● Passage:

Materials engineering testing of the RAS product after processing indicated that the RAS product met the extraneous materials limit of the RAS specification, but did not meet the gradation and moisture content requirements by relatively small margins. Table 2 summarizes key engineering properties of the finished RAS product. Even though the materials exceeded the gradation and moisture limits, the KCRSD determined that the RAS product substantially met the engineering intent for the paving demonstration. This decision was in part based on the facts that Woodworth’s process included further reducing the material in size when blended with RAP and that excessive moisture content was manageable given consistent readings.

Additional testing was conducted on the HMA mix during production and pavement construction. Testing verified that all but one of the four test sections substantially met project specifications and materials standards. The test section in question was the first RAS-modified HMA mix, where higher oil and fines content led to significantly low air voids in the job mix. In-place density tests further verified air void loss. These results were below the WSDOT acceptance tolerance for air voids for field-produced HMA. However, the pavement looked perfect at lay down and initially performed as expected.

Additionally, WSDOT’s HMA mix design was slightly over-engineered in that it was for a roadway with more traffic than what is typical for the demonstration roadway. Thus, the engineering team decided to leave the questionable test section pavement in place but to modify the HMA to reduce the virgin asphalt content and fines for the second RAS-modified test section, which proved successful.

The high oil content in the first RAS-modified HMA mix indicated that the RAS product introduced into the HMA mix contributed a greater amount of asphalt binder to the final HMA product than originally expected. Both Woodworth and WSDOT staff hypothesize that double grinding RAS to meet gradation requirements resulted in smaller particle sizes and may have enabled more of the RAS binder to be released and effectively utilized in the HMA than originally predicted. Future research and analysis is recommended to confirm this hypothesis.

Meeting King’s demands

After paving installation, a series of tests were conducted to evaluate pavement performance. Extensive initial materials-engineering tests on the demonstration pavement indicate that using RAS as a part of the HMA mix has had no negative effect on pavement performance. Initial post-construction testing for deterioration, skid resistance, roughness, structural condition and rutting all indicated that all test sections of the roadway were meeting performance standards. To assess the condition of the roadway, the King County Materials Laboratory performed pavement-condition surveys by walking the site and documenting distressed areas.

● Dataset content:
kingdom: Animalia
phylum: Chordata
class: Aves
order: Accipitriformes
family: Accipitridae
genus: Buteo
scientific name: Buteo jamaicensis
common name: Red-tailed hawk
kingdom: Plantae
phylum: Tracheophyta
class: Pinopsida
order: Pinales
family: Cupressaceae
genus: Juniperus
--
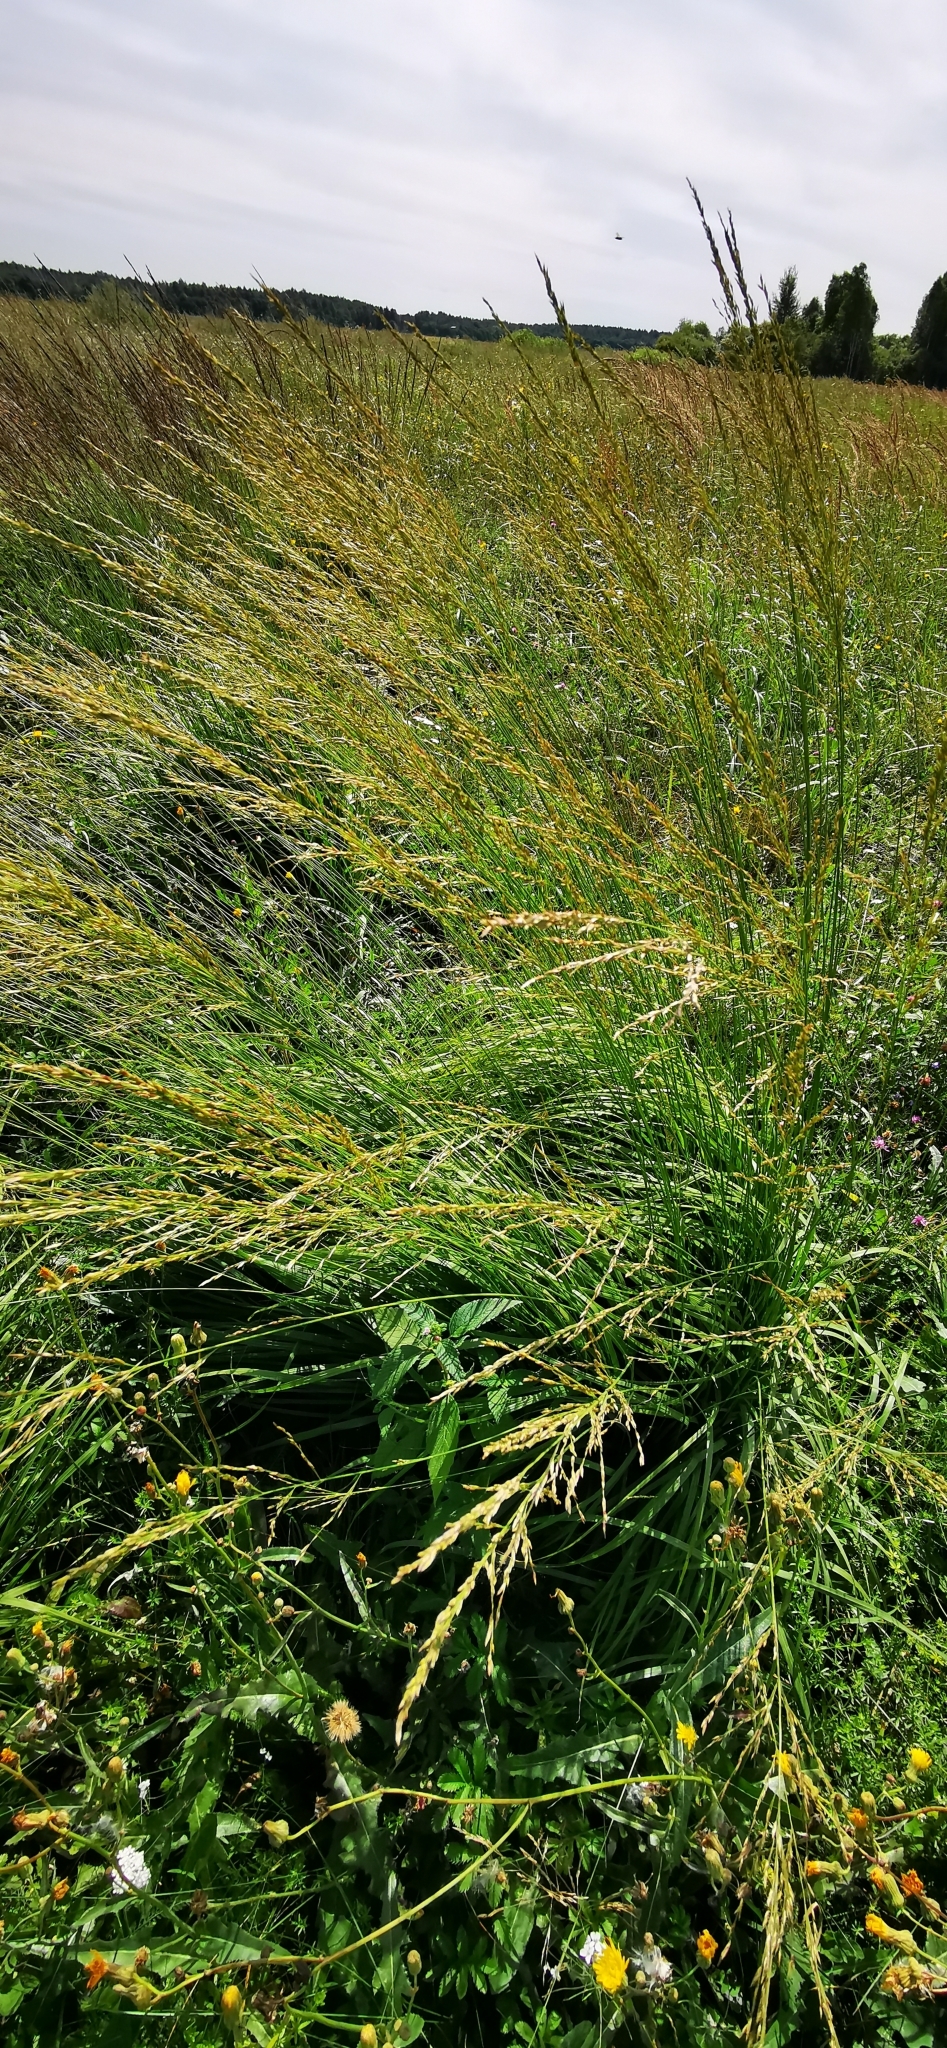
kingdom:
...
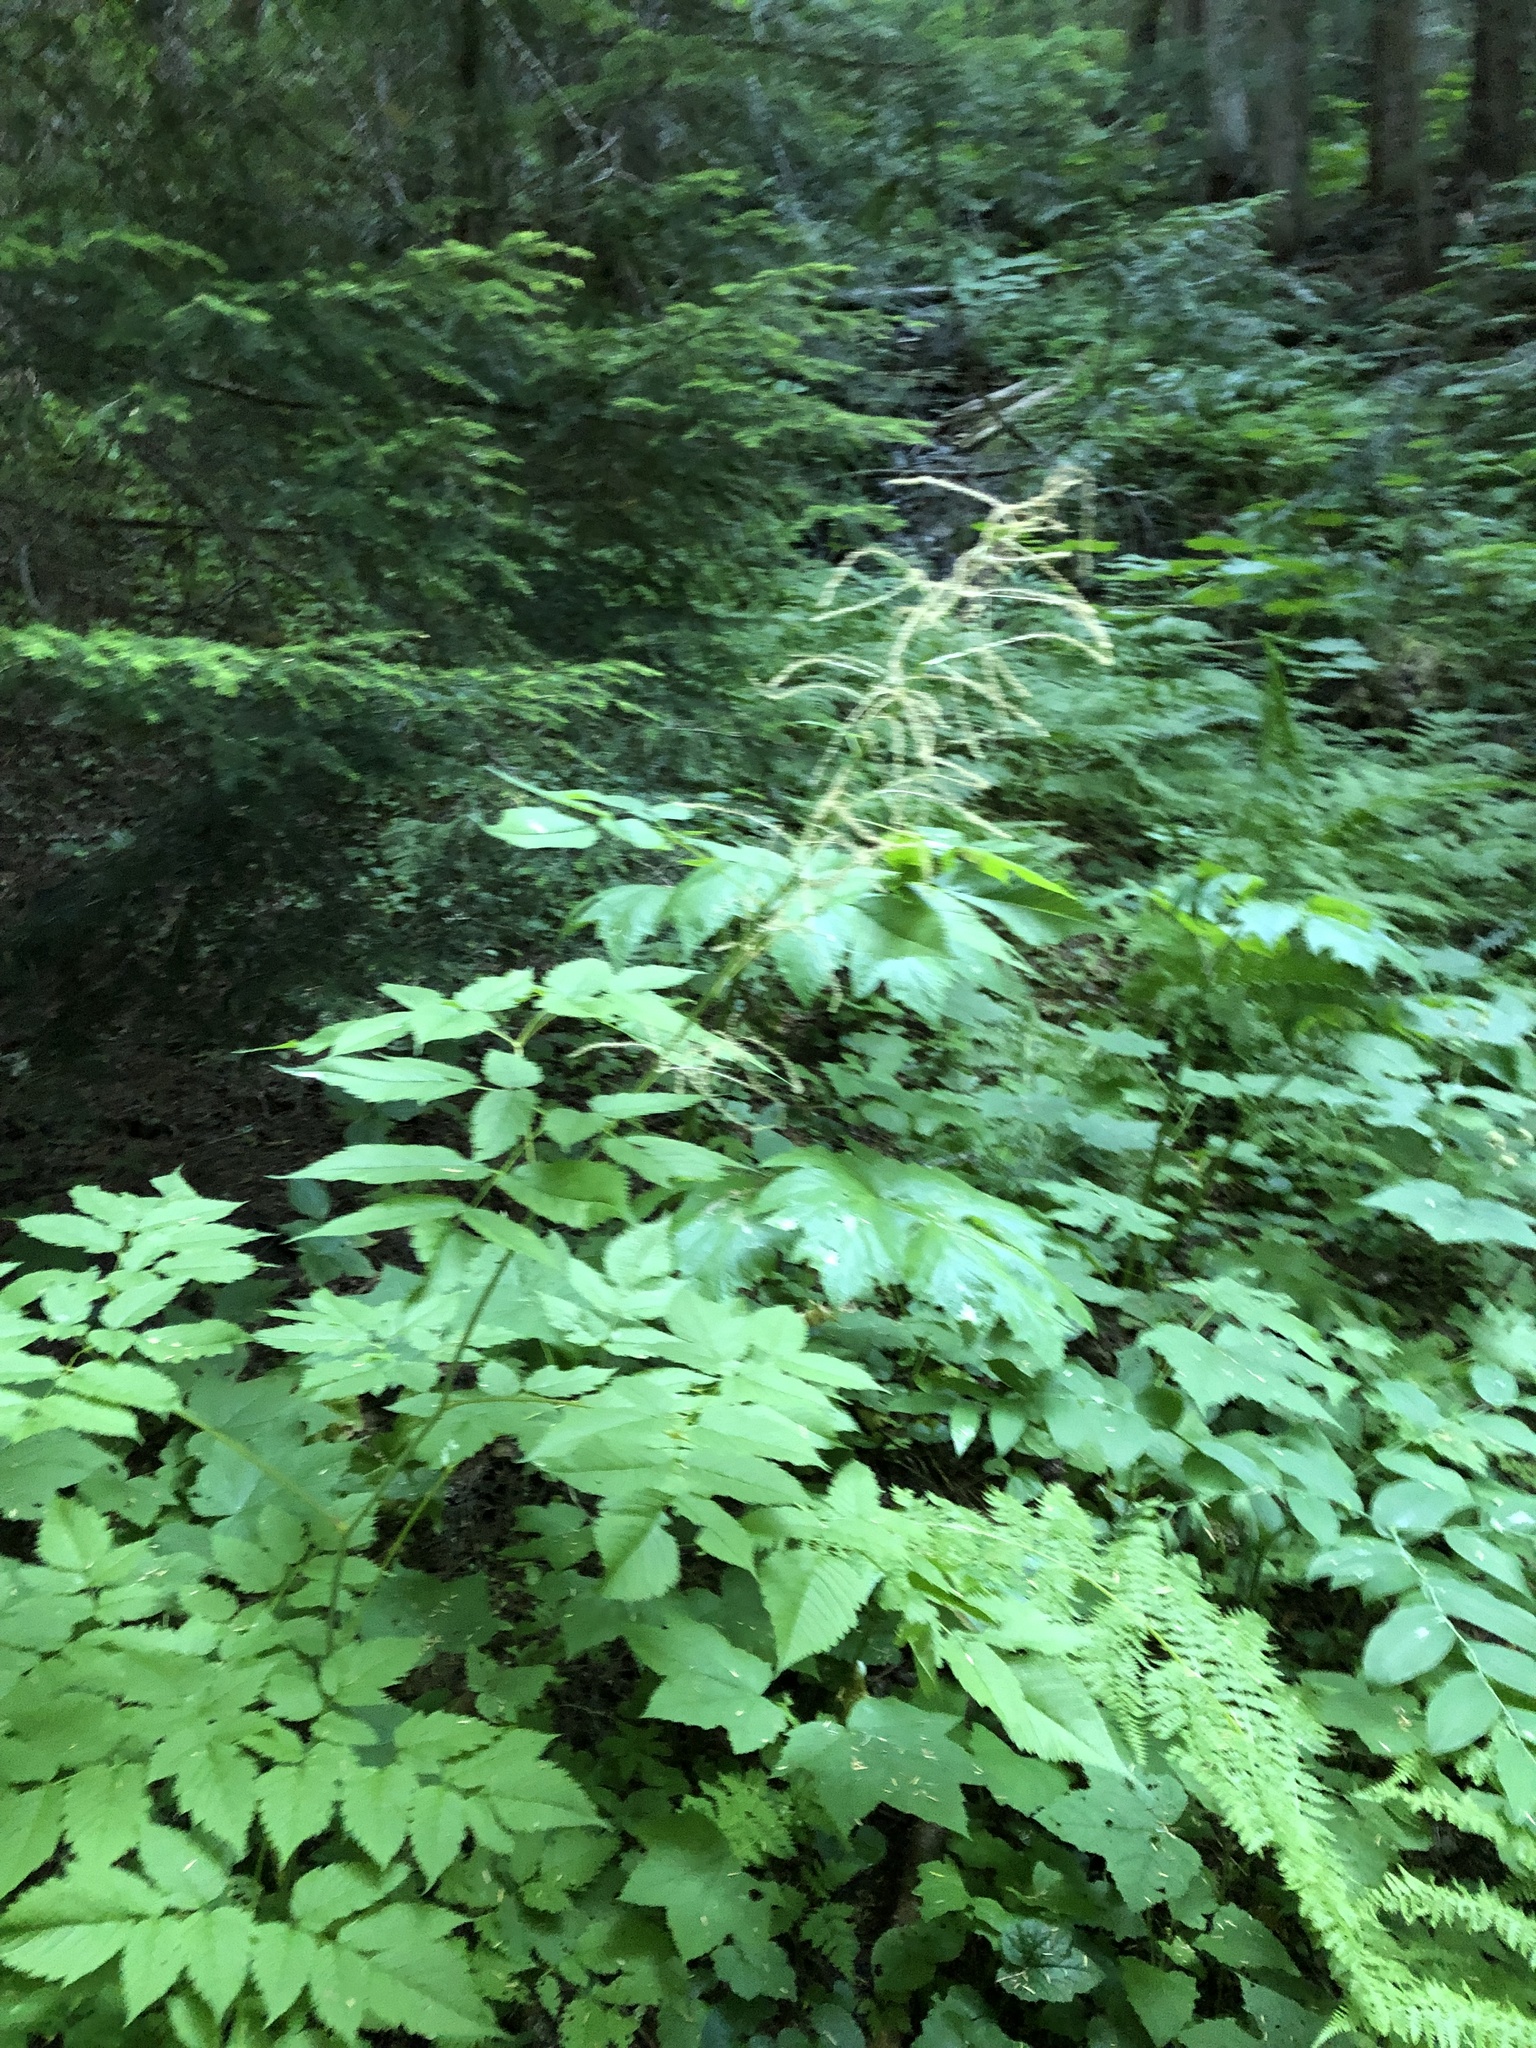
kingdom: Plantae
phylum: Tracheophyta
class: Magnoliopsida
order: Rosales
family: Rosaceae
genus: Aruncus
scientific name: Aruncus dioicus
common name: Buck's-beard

● Complete the following:
a – In the passage on the RAS paving demonstration, list the conditions that initial post-construction testing checked on the roadway's test sections.
b – Please carry on the passage about the RAS paving demonstration, starting after its final sentence.

● Answers for the tasks:
a –
- Deterioration
- Skid resistance
- Roughness
- Structural condition
- Rutting

b –
Additional pavement condition surveys were conducted by WSDOT using a distress data collection van. The surveys revealed the roadway surface in all test sections continued to appear in excellent condition. The minor amounts of wear and tear shown are consistent with the expected performance of a road paved with traditional HMA. These tests were repeated one year after construction, yielding positive results, and are currently planned to continue annually through 2012.

Just as significant as these empirical engineering test results, the paving demonstration illustrated the critical importance of a multiparty partnership approach to such research and development efforts. Successful implementation of the paving demonstration was a direct result of the productive input and engagement of KCRSD, WSDOT, Woodworth and stakeholders. LinkUp is continuing to coordinate with other regional and national efforts to further the use of RAS in HMA and is planning to incorporate pavement with RAS in its own projects, including the rebuilding of several solid-waste transfer stations. LinkUp also will support WSDOT and the paving industry through the development of a permissive specification in Washington state for using RAS in HMA. Part of this effort will involve closer coordination with regulators, roofing contractors and shingle recyclers on best practices for sourcing and testing of tear-off roofing asphalt shingles for processing.

For additional details on King County’s Shingle in Paving Demonstration, visit the asphalt shingles pages at

About The Author: Beatty is a program manager with the King County Solid Waste Division. Caulfield is a consultant with Cascadia Consulting Group.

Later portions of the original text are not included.